Render the data below as a Markdown table with the columns "Row" and "Line", giving each line its own numbered row and omitting blank lines. Begin at the line that contains "name:FratresSobrii;" and continue through the end of the data.

### Provided entries

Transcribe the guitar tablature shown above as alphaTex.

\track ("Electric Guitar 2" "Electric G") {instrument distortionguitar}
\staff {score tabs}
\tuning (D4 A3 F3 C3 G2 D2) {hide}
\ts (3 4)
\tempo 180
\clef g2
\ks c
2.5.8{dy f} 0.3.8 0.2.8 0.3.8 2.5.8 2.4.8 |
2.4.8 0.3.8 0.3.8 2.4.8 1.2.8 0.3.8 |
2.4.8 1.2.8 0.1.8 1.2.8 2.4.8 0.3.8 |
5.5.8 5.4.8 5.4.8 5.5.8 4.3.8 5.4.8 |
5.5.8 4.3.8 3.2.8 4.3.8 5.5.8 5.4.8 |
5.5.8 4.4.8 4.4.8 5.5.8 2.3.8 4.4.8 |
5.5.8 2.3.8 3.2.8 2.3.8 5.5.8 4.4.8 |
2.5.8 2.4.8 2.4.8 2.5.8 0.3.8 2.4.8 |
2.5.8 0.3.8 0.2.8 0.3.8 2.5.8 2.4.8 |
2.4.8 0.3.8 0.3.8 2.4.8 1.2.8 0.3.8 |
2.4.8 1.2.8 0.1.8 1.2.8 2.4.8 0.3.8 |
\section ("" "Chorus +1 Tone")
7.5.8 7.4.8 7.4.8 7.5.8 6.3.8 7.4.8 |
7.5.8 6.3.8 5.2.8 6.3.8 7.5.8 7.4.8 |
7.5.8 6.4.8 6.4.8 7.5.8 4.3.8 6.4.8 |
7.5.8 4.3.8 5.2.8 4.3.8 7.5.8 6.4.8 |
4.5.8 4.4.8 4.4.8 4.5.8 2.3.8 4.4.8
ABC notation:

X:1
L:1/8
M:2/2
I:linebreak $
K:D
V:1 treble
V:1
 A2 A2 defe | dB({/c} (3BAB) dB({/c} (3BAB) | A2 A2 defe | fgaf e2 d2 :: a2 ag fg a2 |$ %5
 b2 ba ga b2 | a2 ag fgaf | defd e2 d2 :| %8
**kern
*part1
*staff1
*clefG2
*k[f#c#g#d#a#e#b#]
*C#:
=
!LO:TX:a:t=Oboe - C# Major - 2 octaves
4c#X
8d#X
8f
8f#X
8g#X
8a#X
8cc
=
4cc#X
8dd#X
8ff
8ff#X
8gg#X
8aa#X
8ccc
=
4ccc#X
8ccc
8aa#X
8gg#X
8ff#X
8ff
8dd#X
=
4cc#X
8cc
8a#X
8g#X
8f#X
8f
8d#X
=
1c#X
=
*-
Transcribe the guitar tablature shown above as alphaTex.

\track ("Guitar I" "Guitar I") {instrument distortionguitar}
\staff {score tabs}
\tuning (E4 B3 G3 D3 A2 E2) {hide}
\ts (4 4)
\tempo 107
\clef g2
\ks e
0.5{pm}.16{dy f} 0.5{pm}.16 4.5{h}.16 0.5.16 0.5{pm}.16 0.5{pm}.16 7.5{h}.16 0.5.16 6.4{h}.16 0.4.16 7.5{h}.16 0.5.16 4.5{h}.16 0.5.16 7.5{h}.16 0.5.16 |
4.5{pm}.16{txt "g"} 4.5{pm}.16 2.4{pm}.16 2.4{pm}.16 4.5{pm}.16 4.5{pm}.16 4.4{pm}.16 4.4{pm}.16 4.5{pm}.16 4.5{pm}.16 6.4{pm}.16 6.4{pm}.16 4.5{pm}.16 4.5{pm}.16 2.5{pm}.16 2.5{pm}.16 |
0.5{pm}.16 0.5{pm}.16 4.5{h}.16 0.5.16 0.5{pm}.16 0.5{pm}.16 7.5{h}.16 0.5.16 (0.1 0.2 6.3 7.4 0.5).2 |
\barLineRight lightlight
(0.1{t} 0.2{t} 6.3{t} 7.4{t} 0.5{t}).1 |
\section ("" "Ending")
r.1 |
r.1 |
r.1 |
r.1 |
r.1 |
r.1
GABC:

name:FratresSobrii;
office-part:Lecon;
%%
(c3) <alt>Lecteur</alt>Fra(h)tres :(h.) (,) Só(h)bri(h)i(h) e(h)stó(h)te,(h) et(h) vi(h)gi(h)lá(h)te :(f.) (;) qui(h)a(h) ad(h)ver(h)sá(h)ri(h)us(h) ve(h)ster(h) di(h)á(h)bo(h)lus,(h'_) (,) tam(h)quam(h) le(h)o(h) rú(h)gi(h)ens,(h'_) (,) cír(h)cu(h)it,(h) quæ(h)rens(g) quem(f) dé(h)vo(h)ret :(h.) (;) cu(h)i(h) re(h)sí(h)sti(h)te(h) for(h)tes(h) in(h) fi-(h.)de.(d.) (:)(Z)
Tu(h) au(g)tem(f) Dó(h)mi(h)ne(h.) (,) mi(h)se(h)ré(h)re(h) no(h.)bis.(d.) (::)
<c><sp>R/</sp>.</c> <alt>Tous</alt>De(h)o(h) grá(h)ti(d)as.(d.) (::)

######

• _Expected answer_
| Row | Line |
|---|---|
| 1 | name:FratresSobrii; |
| 2 | office-part:Lecon; |
| 3 | %% |
| 4 | (c3) <alt>Lecteur</alt>Fra(h)tres :(h.) (,) Só(h)bri(h)i(h) e(h)stó(h)te,(h) et(h) vi(h)gi(h)lá(h)te :(f.) (;) qui(h)a(h) ad(h)ver(h)sá(h)ri(h)us(h) ve(h)ster(h) di(h)á(h)bo(h)lus,(h'_) (,) tam(h)quam(h) le(h)o(h) rú(h)gi(h)ens,(h'_) (,) cír(h)cu(h)it,(h) quæ(h)rens(g) quem(f) dé(h)vo(h)ret :(h.) (;) cu(h)i(h) re(h)sí(h)sti(h)te(h) for(h)tes(h) in(h) fi-(h.)de.(d.) (:)(Z) |
| 5 | Tu(h) au(g)tem(f) Dó(h)mi(h)ne(h.) (,) mi(h)se(h)ré(h)re(h) no(h.)bis.(d.) (::) |
| 6 | <c><sp>R/</sp>.</c> <alt>Tous</alt>De(h)o(h) grá(h)ti(d)as.(d.) (::) |